Many newly independent states, including India, first chose state-guided development to build their economies. Neoliberalism matters partly because it later reversed that trend, pushing those same states toward privatization and free trade by the 1990s.

Is Neoliberalism on the AP World exam?

Multiple-choice questions often test neoliberalism through Chile. A classic stem walks you from Allende's democratic nationalization program to the 1973 U.S.-backed coup to Pinochet's market reforms, then asks what the sequence shows about Cold War causation. Comparison stems pair Chile with Poland's Solidarity movement, since both faced 1970s-1980s economic crises but responded in fundamentally different ways. Definitional MCQs ask you to match deregulation, privatization, and free trade to neoliberalism, or to contrast it with state-guided economies. No released FRQ has used the term verbatim, but it's strong evidence for continuity-and-change or causation essays about economic systems after 1945. The move that earns points is contrast: name the state-led model that came first, then show neoliberalism replacing it.

Neoliberalism vs State-guided (command) economies

These are opposites, and the exam loves testing that. State-guided economies put the government in charge of coordinating industries, like the Soviet command economy or India's early development planning. Neoliberalism does the reverse, pulling the government out through privatization, deregulation, and free trade. If a question describes government coordination of industry, that's the state-led model, not neoliberalism.
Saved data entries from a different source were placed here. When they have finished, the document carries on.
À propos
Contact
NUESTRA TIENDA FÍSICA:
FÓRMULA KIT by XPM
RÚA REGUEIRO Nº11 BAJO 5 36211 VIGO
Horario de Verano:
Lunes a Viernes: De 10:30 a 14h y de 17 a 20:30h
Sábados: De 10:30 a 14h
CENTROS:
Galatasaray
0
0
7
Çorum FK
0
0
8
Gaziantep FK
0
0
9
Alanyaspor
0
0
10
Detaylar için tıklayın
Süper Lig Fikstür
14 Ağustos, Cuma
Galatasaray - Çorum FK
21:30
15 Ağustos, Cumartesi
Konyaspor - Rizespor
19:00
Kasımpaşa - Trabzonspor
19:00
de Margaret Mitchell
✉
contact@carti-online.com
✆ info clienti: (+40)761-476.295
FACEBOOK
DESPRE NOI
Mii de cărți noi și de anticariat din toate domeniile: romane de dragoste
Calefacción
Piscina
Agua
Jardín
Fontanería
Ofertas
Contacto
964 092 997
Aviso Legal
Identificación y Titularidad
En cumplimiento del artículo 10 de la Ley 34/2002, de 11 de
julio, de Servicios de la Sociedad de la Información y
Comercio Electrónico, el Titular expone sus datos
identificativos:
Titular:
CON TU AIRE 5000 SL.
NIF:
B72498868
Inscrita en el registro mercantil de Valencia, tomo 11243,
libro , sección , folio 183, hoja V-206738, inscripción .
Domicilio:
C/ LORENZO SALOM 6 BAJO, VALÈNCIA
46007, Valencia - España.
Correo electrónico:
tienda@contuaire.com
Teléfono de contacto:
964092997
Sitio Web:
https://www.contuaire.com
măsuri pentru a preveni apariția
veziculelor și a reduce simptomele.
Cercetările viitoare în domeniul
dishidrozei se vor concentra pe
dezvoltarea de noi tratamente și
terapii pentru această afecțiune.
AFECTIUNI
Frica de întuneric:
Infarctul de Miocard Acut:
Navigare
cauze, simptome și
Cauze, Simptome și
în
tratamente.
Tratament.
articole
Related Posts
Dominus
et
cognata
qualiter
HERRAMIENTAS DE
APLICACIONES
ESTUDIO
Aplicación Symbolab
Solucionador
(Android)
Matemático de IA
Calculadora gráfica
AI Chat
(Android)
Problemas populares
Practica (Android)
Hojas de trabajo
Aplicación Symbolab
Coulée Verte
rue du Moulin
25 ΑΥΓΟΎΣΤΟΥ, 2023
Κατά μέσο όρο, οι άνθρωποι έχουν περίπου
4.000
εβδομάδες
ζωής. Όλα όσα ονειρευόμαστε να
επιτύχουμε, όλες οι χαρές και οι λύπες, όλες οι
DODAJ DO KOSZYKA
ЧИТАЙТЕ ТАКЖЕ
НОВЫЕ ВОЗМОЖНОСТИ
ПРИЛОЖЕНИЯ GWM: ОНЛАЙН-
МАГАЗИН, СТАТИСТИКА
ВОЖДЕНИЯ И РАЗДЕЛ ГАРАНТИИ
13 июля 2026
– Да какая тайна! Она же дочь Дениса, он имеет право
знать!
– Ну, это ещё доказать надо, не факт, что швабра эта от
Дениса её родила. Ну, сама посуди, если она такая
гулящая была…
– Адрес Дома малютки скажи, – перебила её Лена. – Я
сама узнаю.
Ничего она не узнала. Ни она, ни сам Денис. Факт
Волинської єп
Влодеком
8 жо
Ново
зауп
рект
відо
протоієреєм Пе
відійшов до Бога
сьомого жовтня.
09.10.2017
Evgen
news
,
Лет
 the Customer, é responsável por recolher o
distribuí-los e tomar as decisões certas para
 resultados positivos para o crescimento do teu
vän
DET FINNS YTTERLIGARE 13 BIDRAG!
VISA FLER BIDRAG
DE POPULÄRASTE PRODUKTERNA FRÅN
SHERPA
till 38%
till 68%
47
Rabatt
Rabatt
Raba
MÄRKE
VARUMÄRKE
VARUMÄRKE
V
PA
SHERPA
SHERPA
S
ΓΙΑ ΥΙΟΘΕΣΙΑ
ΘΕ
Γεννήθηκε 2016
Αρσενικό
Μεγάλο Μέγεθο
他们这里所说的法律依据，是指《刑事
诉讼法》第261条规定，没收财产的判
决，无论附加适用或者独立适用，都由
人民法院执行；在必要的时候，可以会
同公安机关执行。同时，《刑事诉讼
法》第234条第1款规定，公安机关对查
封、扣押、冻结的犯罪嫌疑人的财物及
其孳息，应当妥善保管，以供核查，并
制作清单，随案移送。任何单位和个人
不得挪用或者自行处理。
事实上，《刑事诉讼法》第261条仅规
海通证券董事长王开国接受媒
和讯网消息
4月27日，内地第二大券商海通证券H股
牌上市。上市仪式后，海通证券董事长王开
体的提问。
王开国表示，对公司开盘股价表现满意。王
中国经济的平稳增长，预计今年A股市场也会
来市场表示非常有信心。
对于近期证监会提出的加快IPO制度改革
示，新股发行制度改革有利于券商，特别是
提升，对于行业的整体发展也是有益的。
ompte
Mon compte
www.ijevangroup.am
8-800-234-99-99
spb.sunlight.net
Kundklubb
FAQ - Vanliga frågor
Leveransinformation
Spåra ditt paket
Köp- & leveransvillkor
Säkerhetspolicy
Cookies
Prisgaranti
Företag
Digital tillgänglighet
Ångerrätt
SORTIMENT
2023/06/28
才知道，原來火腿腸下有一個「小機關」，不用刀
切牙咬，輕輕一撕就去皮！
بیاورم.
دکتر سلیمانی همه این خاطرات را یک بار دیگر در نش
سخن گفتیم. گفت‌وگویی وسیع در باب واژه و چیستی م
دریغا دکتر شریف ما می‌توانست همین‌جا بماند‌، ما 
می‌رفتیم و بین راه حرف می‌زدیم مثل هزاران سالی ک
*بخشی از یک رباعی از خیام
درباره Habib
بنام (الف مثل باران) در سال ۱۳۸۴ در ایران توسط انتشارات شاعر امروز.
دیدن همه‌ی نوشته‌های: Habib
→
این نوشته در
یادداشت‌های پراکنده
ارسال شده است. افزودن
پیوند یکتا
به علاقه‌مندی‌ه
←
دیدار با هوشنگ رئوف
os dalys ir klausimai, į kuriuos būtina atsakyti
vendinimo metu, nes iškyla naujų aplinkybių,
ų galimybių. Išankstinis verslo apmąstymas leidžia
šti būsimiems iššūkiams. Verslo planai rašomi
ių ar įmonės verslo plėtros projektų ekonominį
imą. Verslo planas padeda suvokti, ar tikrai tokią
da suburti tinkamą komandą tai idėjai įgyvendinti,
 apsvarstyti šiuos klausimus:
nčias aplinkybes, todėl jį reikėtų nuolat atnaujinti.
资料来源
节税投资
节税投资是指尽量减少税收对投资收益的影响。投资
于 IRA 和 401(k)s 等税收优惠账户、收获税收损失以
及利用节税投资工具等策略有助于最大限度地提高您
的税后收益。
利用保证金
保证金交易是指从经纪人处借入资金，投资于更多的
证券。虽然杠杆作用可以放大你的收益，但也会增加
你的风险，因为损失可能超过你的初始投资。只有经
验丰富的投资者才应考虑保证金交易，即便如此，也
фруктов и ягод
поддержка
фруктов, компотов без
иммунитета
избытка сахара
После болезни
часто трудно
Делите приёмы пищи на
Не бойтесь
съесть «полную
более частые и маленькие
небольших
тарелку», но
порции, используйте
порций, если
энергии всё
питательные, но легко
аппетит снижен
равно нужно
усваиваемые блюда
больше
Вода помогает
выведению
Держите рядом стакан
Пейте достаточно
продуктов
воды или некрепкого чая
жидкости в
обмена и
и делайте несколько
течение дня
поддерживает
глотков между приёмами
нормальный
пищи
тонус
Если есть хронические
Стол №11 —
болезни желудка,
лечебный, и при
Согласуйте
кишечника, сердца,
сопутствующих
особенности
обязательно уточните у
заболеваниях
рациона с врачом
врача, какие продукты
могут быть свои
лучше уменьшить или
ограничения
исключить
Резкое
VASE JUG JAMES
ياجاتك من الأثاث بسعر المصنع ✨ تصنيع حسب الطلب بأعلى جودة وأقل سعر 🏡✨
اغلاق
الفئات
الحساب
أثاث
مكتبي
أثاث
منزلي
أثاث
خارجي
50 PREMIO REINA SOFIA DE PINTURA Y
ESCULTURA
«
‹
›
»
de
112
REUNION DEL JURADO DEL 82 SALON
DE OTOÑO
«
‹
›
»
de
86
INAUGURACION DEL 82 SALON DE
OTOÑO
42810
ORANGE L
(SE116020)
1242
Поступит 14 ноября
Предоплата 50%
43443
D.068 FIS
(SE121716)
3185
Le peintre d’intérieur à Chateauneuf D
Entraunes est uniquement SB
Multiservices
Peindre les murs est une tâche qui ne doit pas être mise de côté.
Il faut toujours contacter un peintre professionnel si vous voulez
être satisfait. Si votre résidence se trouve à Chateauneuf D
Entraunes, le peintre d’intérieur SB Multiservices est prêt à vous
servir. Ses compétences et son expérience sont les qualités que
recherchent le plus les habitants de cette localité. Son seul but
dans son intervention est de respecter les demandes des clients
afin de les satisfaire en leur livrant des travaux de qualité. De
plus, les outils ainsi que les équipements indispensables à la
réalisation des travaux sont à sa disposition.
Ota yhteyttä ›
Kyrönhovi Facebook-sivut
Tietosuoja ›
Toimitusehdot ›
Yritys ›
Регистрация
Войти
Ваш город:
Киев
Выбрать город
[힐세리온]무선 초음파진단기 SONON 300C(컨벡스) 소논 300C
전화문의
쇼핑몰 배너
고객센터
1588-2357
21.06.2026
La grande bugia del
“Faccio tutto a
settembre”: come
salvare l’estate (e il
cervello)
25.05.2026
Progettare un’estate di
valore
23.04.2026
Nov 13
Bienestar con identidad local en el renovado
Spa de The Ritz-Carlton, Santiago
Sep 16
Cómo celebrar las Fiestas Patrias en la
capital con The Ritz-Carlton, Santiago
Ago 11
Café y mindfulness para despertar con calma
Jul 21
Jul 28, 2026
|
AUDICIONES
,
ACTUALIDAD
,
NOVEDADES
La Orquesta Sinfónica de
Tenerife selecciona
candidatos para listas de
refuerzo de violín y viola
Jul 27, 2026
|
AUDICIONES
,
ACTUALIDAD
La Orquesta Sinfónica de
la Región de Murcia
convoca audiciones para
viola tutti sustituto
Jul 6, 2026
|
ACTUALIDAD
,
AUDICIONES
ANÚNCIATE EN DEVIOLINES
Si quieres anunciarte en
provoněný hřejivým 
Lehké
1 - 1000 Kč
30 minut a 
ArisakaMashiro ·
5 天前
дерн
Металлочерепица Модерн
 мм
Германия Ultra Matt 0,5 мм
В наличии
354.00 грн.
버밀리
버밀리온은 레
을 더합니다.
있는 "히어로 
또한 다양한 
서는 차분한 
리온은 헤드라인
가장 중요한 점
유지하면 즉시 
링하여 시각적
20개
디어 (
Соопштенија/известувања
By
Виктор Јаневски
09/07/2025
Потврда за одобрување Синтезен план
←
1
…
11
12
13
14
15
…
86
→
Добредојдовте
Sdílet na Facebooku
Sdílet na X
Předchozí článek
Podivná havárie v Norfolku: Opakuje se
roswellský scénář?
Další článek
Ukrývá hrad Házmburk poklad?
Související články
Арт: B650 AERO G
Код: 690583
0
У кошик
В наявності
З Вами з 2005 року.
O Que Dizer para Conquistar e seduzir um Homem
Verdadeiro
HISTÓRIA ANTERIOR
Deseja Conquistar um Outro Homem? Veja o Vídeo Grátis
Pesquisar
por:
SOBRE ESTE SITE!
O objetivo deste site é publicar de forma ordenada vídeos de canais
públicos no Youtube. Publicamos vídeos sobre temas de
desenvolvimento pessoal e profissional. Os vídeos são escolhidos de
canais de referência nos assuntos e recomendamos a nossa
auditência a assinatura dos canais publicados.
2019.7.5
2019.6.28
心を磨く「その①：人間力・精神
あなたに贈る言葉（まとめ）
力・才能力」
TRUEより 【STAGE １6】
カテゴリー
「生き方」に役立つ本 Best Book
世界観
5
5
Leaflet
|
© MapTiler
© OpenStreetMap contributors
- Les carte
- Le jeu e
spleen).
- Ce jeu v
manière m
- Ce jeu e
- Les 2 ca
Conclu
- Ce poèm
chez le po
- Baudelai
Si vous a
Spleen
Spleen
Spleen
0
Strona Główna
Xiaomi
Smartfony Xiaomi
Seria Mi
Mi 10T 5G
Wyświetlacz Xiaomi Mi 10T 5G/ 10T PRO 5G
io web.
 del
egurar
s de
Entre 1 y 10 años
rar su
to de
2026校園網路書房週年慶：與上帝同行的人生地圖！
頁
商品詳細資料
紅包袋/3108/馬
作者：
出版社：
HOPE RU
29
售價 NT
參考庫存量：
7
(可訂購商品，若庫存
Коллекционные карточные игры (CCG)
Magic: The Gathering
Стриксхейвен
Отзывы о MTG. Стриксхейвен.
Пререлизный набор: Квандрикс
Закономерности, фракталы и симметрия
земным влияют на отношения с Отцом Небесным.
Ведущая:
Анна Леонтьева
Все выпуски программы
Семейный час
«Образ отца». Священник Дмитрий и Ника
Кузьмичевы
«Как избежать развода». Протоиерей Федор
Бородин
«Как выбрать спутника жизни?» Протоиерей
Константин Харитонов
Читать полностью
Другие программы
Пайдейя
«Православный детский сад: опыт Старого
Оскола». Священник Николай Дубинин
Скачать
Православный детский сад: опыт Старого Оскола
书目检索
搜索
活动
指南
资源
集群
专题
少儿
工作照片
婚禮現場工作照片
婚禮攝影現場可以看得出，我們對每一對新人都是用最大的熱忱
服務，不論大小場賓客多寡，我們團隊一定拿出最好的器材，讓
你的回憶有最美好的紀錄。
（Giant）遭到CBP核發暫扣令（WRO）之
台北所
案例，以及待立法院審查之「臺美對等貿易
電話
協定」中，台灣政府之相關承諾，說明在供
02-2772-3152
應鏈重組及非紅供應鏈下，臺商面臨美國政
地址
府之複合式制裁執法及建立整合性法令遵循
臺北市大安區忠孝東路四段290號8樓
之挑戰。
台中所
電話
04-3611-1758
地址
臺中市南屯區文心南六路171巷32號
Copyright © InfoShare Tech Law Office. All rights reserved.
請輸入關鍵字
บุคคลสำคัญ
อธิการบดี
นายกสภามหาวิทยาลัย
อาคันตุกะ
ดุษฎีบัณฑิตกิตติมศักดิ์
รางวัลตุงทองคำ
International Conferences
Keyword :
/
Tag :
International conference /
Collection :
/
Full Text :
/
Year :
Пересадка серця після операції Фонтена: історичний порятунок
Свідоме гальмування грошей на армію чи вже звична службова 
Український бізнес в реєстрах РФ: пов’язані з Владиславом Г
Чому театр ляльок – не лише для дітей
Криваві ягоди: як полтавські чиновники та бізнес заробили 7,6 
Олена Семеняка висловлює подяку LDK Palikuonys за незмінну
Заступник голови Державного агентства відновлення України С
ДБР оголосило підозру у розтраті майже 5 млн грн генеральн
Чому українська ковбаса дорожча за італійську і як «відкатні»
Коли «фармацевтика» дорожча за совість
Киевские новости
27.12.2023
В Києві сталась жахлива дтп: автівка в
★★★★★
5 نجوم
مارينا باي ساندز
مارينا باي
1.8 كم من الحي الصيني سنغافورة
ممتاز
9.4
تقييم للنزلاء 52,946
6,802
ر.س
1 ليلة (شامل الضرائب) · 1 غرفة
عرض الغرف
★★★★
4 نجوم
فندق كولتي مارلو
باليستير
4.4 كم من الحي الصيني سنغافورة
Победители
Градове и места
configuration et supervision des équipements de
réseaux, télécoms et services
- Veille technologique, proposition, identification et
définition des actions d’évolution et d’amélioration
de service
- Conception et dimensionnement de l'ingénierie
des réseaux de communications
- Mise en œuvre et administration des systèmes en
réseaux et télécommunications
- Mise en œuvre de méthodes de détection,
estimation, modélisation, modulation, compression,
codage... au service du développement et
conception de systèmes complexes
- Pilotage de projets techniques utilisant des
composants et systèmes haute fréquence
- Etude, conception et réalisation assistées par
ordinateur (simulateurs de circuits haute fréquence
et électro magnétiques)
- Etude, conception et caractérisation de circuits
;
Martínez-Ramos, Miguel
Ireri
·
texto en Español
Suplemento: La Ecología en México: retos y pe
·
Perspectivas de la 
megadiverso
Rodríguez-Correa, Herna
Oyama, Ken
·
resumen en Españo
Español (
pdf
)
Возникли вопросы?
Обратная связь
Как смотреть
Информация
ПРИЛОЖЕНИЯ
Key things to remember about Neoliberalism

  • Neoliberalism is an economic ideology emphasizing free markets, privatization, deregulation, and reduced government intervention in the economy.

  • It rose in the late 20th century as a reaction against state-led economic models, both communist command economies and state-guided development in postcolonial nations.

  • Chile is the go-to AP example, where a 1973 U.S.-backed coup replaced Allende's democratic socialism with Pinochet's military dictatorship and neoliberal reforms.

  • Neoliberalism supports AP World 8.9.A by showing how the Cold War shaped economic policy, not just military and political conflict.

  • Neoliberal policies like free trade and deregulation became the foundation for the globalization covered in Unit 9.

Frequently asked questions about Neoliberalism

What is neoliberalism in AP World History?

Neoliberalism is a late-20th-century economic ideology promoting free-market capitalism, privatization, deregulation, and free trade. It appears in Unit 8 (Topic 8.9) as part of the shift away from state-led economies during the late Cold War.

Is neoliberalism the same thing as liberalism?

No. Classical liberalism is a broader 18th-19th century political philosophy about individual rights and limited government, while neoliberalism is specifically the late-20th-century revival of free-market economics. On the AP exam, neoliberalism almost always means policies like Pinochet's reforms in Chile after 1973.

How is neoliberalism different from a command economy?

They're opposites. A command economy puts the state in charge of coordinating industries and setting production, like the Soviet system, while neoliberalism removes state control through privatization, deregulation, and free trade.

Why did Chile adopt neoliberalism?

After the U.S.-backed coup of 1973 overthrew democratically elected socialist Salvador Allende, military dictator Augusto Pinochet imposed neoliberal market reforms. It shows how Cold War intervention and economic ideology were intertwined in Latin America.

Was neoliberalism only adopted by dictatorships?

No. Pinochet's Chile is the famous authoritarian case, but democracies adopted neoliberal policies too, including the U.S. and Britain in the 1980s. By the 1990s, many formerly state-led economies around the world had privatized industries and opened to free trade.